Moreover, Colvin’s world of social/economic relationships doesn’t create new jobs to replace the ones lost to technology. It simply, as far as I can ascertain, draws a line in the sand across which we dare (or don’t dare) technology to cross. I would hate to have to defend that line.
Sunday, September 20, 2015
In The Most Dangerous Trade: How Short Sellers Uncover Fraud, Keep Markets Honest, and Make and Lose Billions (Wiley, 2015), Richard Teitelbaum, a financial journalist, has written illuminating profiles of ten top short sellers, complete with their investing strategies. Combining interviews with well-researched back stories, he explores the highs and lows (and there are a lot of lows) of short selling.

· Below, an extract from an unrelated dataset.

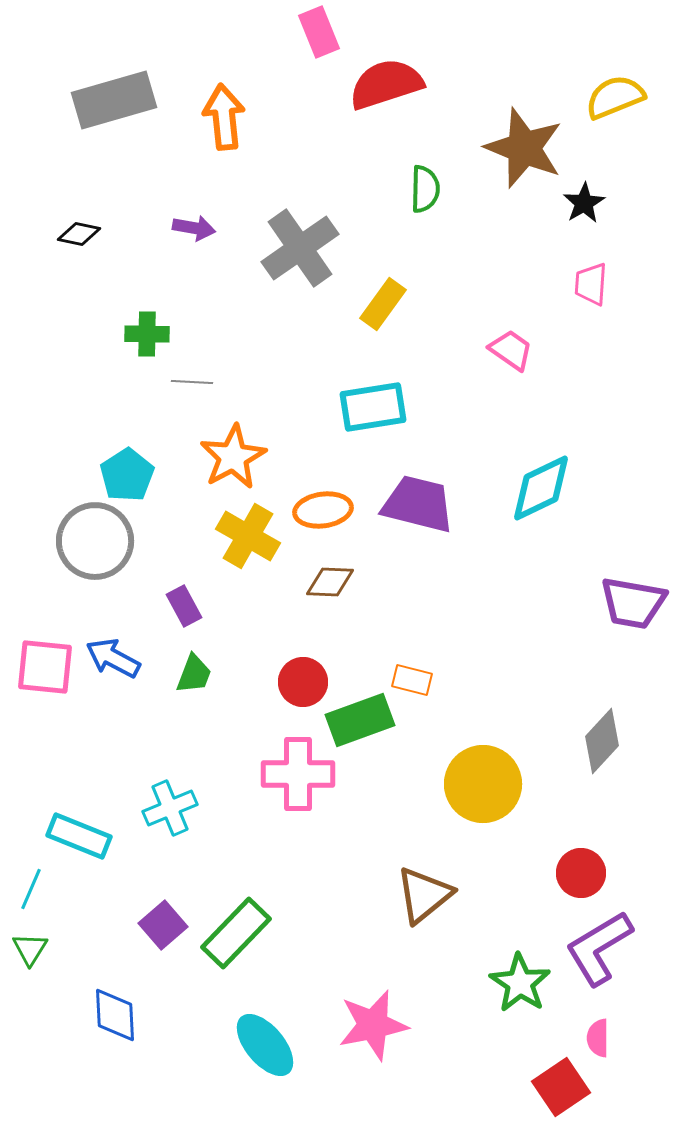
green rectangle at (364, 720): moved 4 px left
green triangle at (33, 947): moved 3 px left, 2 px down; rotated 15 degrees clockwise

Bill Ackman, Manuel Asensio, Jim Chanos, David Einhorn, Carson Block, Bill Fleckenstein, Doug Kass, David Tice, Paolo Pellegrini, and Marc Cohodes are the featured investors. We learn about their early years, how they ended up being short sellers, even the significance of their fund names. Why Muddy Waters, for instance? Block, trying to find a good name for his nascent firm, recalled a Chinese proverb: “Muddy waters make it easy to catch fish.”
We read about positions that worked and those that didn’t—and what these investors learned from the latter. We learn how they construct their portfolios (including long positions) and how they try to mitigate risk (sometimes with options).
Each short seller has his own style, but the investors profiled in this book share some common traits. They are passionate, they work exceedingly hard, and they are resilient—even those who ultimately didn’t make it. They scour the equity markets looking for stocks whose price significantly overstates their value. Some have macro theses, some are more akin to microbe hunters. But they are all looking for stocks that should, if they are correct and if other investors embrace their research, fall. Even in a rising market, though that is sometimes too much to hope for.
The Most Dangerous Trade is a book that’s hard to put down. Teitelbaum knows how to keep his reader involved. Whether you just like a good story or are thinking about starting a hedge fund, whether you are an individual investor who wants to learn how to pick stocks or an institutional investor debating portfolio construction, Teitelbaum’s book will speak to you. If you don’t come away with at least one or two good ideas, you didn’t read it carefully enough.